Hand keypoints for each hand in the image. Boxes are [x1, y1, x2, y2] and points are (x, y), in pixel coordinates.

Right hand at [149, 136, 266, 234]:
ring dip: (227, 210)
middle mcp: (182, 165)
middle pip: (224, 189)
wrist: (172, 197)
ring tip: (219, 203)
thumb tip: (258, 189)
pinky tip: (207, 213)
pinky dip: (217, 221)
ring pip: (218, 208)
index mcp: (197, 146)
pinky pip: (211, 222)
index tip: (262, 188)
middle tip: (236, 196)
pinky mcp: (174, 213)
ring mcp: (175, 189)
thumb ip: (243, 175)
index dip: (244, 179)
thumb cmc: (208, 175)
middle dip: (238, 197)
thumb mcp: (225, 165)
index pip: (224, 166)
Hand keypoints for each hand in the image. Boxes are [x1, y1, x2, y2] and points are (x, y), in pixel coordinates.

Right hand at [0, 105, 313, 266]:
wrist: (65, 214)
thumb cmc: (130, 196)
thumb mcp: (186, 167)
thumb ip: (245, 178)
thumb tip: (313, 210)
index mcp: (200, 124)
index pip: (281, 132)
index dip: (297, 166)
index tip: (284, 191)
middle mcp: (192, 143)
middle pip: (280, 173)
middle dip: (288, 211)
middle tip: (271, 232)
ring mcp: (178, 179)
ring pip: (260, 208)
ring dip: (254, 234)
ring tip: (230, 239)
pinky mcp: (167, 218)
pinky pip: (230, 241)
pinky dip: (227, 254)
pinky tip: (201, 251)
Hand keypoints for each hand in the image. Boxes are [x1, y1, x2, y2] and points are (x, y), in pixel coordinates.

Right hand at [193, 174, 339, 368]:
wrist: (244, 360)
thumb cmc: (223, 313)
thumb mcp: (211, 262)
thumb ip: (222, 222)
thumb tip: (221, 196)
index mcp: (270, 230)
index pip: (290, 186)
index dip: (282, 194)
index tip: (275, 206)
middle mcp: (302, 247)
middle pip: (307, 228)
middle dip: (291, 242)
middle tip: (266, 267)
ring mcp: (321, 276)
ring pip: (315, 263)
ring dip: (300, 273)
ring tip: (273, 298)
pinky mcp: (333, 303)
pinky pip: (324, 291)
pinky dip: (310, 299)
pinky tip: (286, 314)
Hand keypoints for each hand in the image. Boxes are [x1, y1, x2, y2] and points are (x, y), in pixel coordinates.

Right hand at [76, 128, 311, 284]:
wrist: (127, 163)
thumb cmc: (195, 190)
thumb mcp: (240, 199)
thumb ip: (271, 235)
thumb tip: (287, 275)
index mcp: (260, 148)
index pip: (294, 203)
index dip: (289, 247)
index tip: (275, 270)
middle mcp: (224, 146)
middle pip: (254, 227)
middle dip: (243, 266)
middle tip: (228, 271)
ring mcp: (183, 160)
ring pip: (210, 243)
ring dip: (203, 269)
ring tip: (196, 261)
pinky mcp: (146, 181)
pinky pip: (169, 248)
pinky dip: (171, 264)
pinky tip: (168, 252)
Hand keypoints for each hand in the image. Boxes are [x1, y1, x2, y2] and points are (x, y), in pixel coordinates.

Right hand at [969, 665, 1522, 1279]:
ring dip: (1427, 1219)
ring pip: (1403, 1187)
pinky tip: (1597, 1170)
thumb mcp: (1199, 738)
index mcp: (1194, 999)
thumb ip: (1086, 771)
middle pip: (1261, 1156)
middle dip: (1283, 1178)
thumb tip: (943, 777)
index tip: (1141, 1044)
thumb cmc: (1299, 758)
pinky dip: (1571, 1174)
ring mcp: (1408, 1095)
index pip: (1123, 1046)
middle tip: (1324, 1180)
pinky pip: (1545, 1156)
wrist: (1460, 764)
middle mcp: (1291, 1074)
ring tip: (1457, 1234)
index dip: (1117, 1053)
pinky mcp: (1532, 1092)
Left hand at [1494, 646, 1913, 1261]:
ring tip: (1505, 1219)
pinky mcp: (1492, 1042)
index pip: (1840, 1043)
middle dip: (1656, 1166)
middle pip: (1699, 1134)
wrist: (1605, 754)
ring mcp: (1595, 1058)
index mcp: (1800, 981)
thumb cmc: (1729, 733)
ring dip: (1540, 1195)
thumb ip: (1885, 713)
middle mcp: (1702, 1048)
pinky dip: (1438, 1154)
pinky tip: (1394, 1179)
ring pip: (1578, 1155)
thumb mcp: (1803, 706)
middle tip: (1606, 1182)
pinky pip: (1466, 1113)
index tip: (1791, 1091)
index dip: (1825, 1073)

== == ==

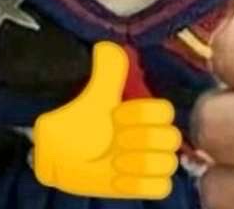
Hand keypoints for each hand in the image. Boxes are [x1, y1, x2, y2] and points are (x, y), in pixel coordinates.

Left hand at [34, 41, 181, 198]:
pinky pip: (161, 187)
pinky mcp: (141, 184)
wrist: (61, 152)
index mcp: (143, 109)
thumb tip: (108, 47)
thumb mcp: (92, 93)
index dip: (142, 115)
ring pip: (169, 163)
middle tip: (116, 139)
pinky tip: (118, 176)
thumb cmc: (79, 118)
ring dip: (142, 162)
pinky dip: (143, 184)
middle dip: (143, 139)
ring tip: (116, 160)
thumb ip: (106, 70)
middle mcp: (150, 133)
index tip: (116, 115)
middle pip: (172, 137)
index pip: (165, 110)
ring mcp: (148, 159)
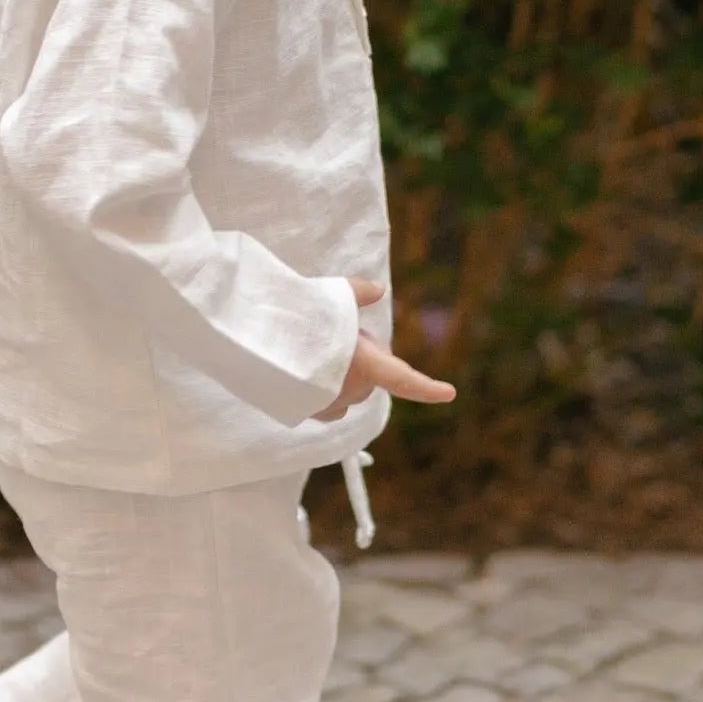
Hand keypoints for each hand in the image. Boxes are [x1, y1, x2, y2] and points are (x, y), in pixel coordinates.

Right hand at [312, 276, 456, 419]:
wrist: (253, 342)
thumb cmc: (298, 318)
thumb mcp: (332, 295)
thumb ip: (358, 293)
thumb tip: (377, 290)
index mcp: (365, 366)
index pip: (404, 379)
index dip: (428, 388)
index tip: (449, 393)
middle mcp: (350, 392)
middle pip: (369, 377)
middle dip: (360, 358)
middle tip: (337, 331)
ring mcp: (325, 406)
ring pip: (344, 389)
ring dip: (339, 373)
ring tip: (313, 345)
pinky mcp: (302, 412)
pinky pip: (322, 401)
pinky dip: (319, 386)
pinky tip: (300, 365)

== == ==

For the word "wrist", say how many lines of the records above contain it. Reply with the number alone.

## Solution to this problem
8